For those of us who have forsworn canned beans in favor of the real thing, the unpredictability of dried beans' cooking time can turn a nourishing meal into a game of chance. Lentils or black-eyed peas are usually a safe bet, often done within an hour. Soaking beans overnight may shorten the cooking time a bit, but only if they have the potential for softening at all. And most any kind, from navy to kidney, can occasionally be recalcitrant.

Various culprits have been offered: salt, acidic additions such as vinegar, hard water. But there is only one relevant factor: the age of the bean. Unlike fresh vegetables, dried ones don't show their age, so you don't know whether you're buying a lively, nutritious foodstuff or a useless has-bean.

Out of caution, I often prepare bean dishes the day before or work out a backup scenario, such as pasta. But the best solution is to lay up a good winter's supply of beans I've grown myself the previous summer. I like to plant several different kinds for variety's sake -- say, black turtle beans, white cannellinis and some dark red Vermont cranberry beans, always saving some of the seeds to plant the next year.
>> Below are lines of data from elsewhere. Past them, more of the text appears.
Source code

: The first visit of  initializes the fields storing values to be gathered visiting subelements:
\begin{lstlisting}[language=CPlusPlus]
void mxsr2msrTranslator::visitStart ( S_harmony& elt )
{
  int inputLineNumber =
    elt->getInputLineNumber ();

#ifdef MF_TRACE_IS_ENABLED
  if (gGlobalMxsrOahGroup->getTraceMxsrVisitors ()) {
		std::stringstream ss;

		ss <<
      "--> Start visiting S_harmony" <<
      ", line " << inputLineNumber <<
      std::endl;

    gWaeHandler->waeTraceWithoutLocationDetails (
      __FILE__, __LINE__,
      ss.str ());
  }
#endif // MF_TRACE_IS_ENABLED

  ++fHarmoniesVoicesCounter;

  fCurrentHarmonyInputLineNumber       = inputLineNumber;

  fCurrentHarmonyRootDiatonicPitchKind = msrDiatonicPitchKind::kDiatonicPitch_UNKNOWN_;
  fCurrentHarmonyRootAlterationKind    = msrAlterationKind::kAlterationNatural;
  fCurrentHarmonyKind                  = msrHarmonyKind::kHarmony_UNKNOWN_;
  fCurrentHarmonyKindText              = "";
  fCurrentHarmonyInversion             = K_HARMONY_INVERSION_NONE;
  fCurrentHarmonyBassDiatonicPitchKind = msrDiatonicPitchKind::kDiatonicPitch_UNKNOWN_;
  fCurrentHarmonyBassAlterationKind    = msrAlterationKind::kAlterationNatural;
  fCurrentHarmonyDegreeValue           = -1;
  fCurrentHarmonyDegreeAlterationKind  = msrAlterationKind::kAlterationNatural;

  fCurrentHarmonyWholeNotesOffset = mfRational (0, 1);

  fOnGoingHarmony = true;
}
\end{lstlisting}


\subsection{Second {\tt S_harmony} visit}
Beans are sown when the soil is good and warm, and it is not too late to put in a bed of them now. Pole beans, grown vertically, take up the least space, but for drying I often choose the bush type, whose pods ripen all at once rather than in a long succession.

Dry beans are harvested when the pods are crisp and tan-colored. They can then be hung in clusters in an outbuilding, spread out on a table or stored in large baskets until there is no hint of moisture left. You can then put the pods in a feed sack (an old laundry bag will do) and stomp on them to release their seeds, which will collect at the bottom of the bag. Pouring them into a container or tossing them with your hands while a breeze (or a fan) is blowing will winnow out the last of the chaff. Store them in sealed jars in a cool place.

Though an extremely easy crop to grow, a year's supply of beans does require a lot of garden space -- at least 100 feet of garden row -- and I find there are never quite enough of them. Just as well. Those not eaten might find their way into some dark corner of the cupboard, to be fished out hastily some day long hence, too old and stubborn for a good soup.